WHAT YOU SHOULD DO:
Below are records to reproduce in full; copy them exactly but keep the pictures out.

GIVEN RECORDS:
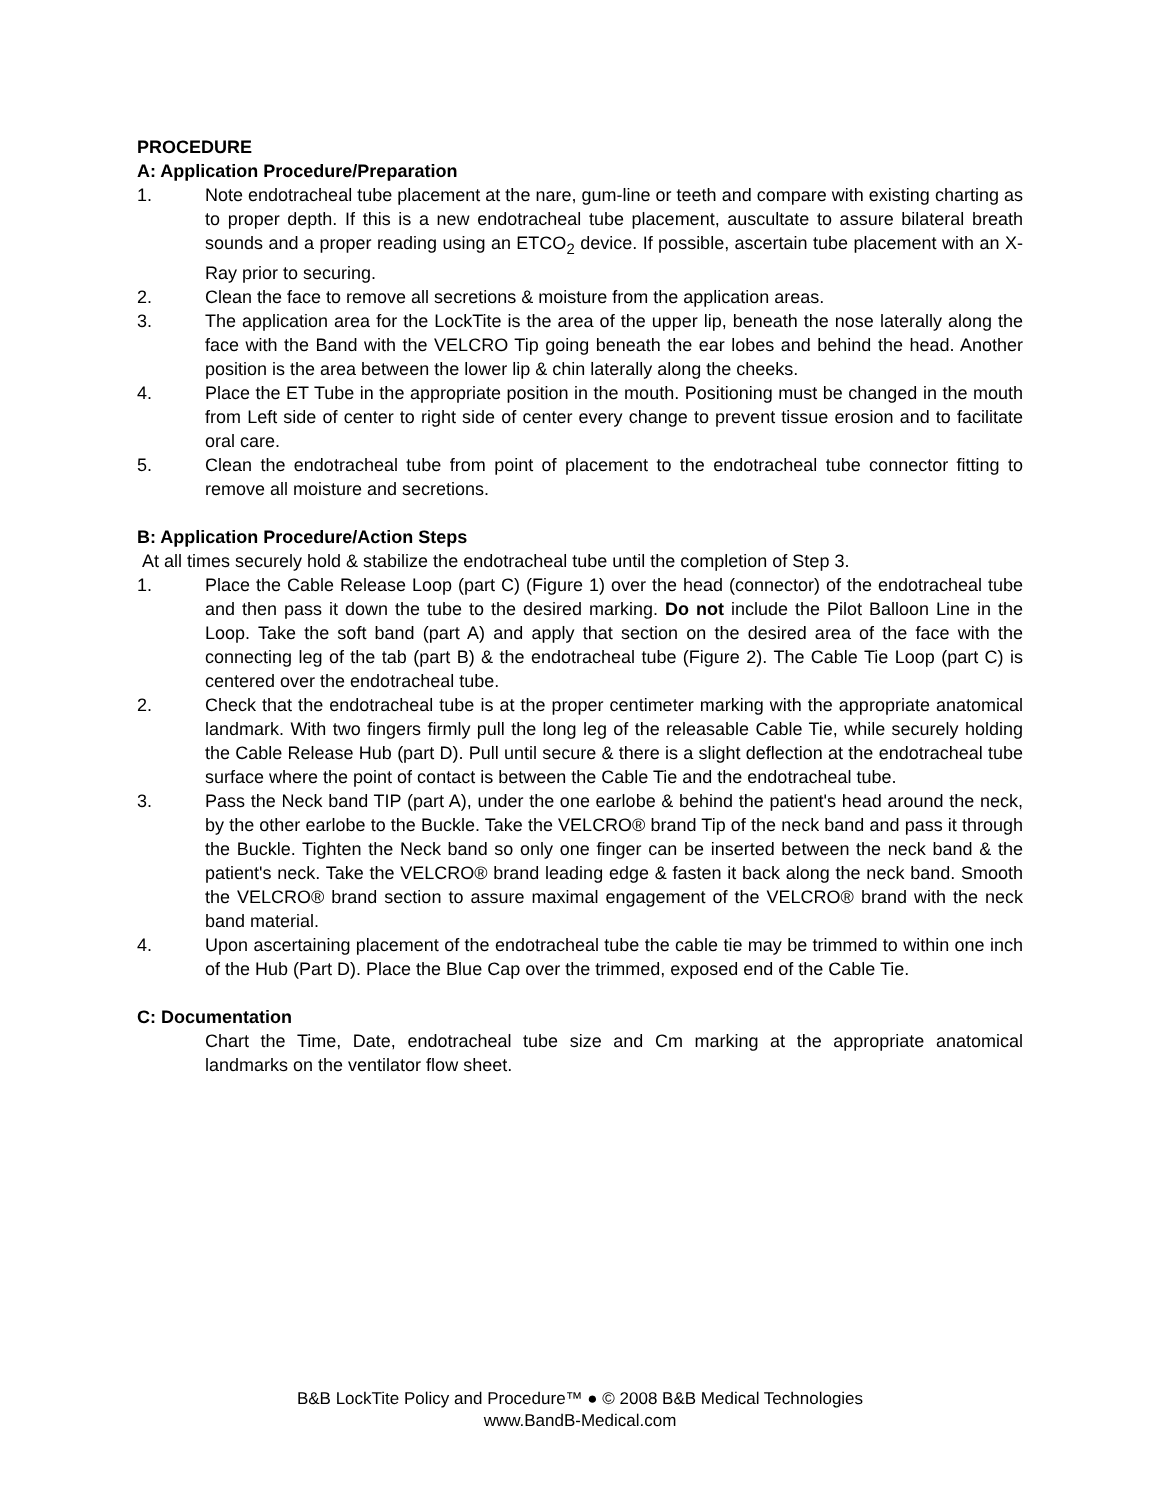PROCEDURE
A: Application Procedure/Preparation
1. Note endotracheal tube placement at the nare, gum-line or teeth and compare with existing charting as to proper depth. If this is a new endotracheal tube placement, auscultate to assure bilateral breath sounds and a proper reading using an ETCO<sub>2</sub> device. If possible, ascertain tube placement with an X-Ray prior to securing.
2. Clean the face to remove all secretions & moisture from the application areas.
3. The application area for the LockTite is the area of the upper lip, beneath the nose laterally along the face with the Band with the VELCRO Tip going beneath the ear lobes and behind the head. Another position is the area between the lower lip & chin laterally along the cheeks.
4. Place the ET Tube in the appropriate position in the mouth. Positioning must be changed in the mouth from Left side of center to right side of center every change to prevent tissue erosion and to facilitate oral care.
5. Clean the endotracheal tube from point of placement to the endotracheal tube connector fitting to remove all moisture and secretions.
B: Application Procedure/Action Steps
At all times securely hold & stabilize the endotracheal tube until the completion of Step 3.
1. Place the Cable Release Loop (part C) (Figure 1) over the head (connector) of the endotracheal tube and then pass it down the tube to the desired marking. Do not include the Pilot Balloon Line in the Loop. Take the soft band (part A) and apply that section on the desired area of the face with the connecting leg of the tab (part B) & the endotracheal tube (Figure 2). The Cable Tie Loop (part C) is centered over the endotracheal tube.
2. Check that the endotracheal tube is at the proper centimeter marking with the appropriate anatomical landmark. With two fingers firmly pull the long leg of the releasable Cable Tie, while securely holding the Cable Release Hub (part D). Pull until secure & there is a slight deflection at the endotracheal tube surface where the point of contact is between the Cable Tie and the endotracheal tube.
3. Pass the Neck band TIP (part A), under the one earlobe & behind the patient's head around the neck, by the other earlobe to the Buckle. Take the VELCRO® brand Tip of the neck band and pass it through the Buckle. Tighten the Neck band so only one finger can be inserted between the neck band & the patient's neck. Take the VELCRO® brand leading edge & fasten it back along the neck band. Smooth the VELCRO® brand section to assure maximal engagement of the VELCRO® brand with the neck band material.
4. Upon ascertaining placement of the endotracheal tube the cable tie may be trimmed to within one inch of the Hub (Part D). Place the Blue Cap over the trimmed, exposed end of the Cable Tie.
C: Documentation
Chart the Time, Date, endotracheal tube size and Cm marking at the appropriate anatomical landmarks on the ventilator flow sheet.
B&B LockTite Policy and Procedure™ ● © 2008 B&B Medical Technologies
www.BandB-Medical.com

WRITTEN SOLUTION:
PROCEDURE
A: Application Procedure/Preparation
1. Note endotracheal tube placement at the nare, gum-line or teeth and compare with existing charting as to proper depth. If this is a new endotracheal tube placement, auscultate to assure bilateral breath sounds and a proper reading using an ETCO<sub>2</sub> device. If possible, ascertain tube placement with an X-Ray prior to securing.
2. Clean the face to remove all secretions & moisture from the application areas.
3. The application area for the LockTite is the area of the upper lip, beneath the nose laterally along the face with the Band with the VELCRO Tip going beneath the ear lobes and behind the head. Another position is the area between the lower lip & chin laterally along the cheeks.
4. Place the ET Tube in the appropriate position in the mouth. Positioning must be changed in the mouth from Left side of center to right side of center every change to prevent tissue erosion and to facilitate oral care.
5. Clean the endotracheal tube from point of placement to the endotracheal tube connector fitting to remove all moisture and secretions.
B: Application Procedure/Action Steps
At all times securely hold & stabilize the endotracheal tube until the completion of Step 3.
1. Place the Cable Release Loop (part C) (Figure 1) over the head (connector) of the endotracheal tube and then pass it down the tube to the desired marking. Do not include the Pilot Balloon Line in the Loop. Take the soft band (part A) and apply that section on the desired area of the face with the connecting leg of the tab (part B) & the endotracheal tube (Figure 2). The Cable Tie Loop (part C) is centered over the endotracheal tube.
2. Check that the endotracheal tube is at the proper centimeter marking with the appropriate anatomical landmark. With two fingers firmly pull the long leg of the releasable Cable Tie, while securely holding the Cable Release Hub (part D). Pull until secure & there is a slight deflection at the endotracheal tube surface where the point of contact is between the Cable Tie and the endotracheal tube.
3. Pass the Neck band TIP (part A), under the one earlobe & behind the patient's head around the neck, by the other earlobe to the Buckle. Take the VELCRO® brand Tip of the neck band and pass it through the Buckle. Tighten the Neck band so only one finger can be inserted between the neck band & the patient's neck. Take the VELCRO® brand leading edge & fasten it back along the neck band. Smooth the VELCRO® brand section to assure maximal engagement of the VELCRO® brand with the neck band material.
4. Upon ascertaining placement of the endotracheal tube the cable tie may be trimmed to within one inch of the Hub (Part D). Place the Blue Cap over the trimmed, exposed end of the Cable Tie.
C: Documentation
Chart the Time, Date, endotracheal tube size and Cm marking at the appropriate anatomical landmarks on the ventilator flow sheet.
B&B LockTite Policy and Procedure™ ● © 2008 B&B Medical Technologies
www.BandB-Medical.com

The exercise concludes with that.